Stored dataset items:
BEGIN

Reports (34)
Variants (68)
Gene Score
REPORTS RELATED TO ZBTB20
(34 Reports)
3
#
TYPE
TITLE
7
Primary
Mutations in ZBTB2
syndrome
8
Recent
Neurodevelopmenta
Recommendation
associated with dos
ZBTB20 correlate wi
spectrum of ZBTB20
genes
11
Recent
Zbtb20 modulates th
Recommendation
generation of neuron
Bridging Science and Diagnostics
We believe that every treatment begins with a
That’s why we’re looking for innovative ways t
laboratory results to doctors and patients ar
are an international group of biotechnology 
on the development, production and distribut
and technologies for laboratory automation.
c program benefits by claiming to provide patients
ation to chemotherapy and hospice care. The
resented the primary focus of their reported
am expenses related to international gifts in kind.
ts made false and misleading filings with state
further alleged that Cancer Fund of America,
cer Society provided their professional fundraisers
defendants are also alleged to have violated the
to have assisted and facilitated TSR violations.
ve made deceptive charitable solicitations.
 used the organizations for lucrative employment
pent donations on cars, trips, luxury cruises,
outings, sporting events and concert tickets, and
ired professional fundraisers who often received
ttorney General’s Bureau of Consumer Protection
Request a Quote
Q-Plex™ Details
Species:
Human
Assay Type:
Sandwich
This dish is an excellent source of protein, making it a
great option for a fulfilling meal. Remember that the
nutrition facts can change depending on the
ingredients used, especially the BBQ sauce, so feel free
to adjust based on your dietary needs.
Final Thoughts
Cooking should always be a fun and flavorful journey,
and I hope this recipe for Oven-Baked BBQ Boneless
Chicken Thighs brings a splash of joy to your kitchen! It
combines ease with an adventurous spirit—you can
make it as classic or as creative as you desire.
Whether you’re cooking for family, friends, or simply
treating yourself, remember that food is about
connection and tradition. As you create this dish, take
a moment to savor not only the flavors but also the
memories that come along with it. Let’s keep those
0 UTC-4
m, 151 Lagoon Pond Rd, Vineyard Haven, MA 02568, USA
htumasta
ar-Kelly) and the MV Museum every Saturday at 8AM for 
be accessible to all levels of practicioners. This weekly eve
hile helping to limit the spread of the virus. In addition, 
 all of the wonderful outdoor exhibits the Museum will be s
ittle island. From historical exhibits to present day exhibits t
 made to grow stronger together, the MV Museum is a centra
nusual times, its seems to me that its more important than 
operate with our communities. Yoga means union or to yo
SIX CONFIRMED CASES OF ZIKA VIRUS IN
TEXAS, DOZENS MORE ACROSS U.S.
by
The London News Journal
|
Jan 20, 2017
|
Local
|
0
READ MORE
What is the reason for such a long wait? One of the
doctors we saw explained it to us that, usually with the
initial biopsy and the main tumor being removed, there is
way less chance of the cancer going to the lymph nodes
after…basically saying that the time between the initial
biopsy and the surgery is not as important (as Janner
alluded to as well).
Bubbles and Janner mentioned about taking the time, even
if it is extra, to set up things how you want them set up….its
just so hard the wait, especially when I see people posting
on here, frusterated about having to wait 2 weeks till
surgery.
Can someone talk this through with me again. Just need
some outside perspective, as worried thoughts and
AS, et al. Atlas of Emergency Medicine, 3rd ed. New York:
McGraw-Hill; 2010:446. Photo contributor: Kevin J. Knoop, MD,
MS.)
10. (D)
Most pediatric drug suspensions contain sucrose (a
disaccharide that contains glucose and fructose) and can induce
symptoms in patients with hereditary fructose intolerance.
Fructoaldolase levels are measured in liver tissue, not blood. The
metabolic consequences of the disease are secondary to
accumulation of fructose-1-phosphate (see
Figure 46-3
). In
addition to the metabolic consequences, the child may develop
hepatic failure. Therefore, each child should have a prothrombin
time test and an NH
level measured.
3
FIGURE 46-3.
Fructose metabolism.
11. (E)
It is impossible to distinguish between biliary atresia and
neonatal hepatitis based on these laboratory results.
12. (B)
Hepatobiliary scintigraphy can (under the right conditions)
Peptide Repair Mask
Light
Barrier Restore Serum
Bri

END

» Work to be completed: Using the records above, find and show each line with the string "professional".

» Answer section:
cer Society provided their professional fundraisers
ired professional fundraisers who often received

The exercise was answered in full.